Criminal law and Artificial Intelligence (AI)
Artificial Intelligence (AI) not only makes countless processes much more efficient, but can also be used as a tool for criminal offences in the area of cybercrime or in the preparation and follow-up of crimes. At the same time, AI enables new ways to investigate criminal activities. As a modern law firm, we keep a very close eye on developments in the rapidly evolving field of Artificial Intelligence in order to provide the best possible advice in the area of cybercrime.

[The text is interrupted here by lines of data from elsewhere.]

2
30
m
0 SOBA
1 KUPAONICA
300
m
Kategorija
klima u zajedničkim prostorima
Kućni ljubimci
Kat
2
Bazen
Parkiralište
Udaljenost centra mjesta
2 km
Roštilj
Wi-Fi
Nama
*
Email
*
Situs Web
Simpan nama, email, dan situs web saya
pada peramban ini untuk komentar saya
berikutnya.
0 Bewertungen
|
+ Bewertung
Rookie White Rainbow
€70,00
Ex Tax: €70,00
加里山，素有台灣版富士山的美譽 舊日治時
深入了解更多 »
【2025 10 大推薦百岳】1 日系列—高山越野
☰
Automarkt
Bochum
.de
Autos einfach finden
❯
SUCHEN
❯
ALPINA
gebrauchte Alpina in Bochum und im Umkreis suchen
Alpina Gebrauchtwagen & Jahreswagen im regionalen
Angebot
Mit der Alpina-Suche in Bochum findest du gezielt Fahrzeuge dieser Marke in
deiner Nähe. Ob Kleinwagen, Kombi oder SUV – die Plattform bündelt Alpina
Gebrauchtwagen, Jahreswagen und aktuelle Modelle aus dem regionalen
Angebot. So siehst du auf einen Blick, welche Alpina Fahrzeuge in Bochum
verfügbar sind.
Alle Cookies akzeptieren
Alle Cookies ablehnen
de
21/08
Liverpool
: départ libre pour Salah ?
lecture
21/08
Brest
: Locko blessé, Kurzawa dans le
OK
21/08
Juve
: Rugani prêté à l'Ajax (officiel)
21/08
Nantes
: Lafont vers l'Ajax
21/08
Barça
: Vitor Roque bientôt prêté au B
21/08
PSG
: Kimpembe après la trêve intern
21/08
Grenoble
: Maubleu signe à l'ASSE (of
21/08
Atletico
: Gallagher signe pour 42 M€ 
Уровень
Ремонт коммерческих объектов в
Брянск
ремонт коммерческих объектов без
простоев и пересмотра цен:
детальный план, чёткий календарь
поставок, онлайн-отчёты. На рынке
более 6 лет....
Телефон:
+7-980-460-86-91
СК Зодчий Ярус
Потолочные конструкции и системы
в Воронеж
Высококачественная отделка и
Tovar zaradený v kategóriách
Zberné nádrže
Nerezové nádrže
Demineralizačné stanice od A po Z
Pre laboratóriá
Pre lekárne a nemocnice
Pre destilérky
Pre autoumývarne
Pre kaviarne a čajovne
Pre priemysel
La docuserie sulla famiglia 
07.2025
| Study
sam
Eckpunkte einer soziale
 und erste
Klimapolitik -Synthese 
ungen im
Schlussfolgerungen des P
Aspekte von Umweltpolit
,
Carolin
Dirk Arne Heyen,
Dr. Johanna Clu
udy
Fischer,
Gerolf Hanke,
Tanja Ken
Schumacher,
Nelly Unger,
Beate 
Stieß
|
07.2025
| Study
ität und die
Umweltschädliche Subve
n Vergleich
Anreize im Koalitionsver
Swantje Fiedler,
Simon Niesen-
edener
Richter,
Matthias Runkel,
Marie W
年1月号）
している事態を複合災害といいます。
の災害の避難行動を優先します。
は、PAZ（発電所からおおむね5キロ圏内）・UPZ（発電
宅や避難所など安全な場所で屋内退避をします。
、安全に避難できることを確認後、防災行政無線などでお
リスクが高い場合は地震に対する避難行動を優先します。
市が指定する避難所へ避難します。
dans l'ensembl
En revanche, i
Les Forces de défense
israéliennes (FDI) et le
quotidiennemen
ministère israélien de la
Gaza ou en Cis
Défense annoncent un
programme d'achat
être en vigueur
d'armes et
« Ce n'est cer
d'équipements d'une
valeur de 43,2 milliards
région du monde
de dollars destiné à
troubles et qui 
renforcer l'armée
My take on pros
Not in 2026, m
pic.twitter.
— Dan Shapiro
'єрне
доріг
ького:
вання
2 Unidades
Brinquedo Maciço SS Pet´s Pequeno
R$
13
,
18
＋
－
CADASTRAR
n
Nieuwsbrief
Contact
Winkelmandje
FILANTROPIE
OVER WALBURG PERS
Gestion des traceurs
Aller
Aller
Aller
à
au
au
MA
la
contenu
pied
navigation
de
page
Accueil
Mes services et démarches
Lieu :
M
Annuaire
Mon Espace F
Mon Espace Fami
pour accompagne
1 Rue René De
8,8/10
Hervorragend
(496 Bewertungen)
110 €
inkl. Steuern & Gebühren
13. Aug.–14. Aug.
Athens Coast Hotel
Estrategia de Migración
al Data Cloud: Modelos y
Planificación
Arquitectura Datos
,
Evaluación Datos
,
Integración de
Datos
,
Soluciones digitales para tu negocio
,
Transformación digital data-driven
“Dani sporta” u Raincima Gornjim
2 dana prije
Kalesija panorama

Leading publications on IT Criminal Law
Our criminal law expertise in the field of cybercrime is documented by numerous specialist publications (see most recently Schönborn/Steinhofer, chapter “Involvement of the police” and “Criminal Law Permissibility of ransom payments” in Anderl (ed.), Cybercrime, 2023). For the criminal procedural publication in the field of IT criminal law on the topic „Can law enforcement authorities force suspects to (biometrically) decrypt end devices?“ (“Dürfen Strafverfolgungsbehörden Beschuldigte zur (biometrischen) Entschlüsselung von Endgeräten zwingen?”), Dr. Schönborn and Univ.-Ass. Mag. Leo Seidl were awarded the Juristische Blätter promotional prize by the Austrian publishing house Verlag Österreich in 2022.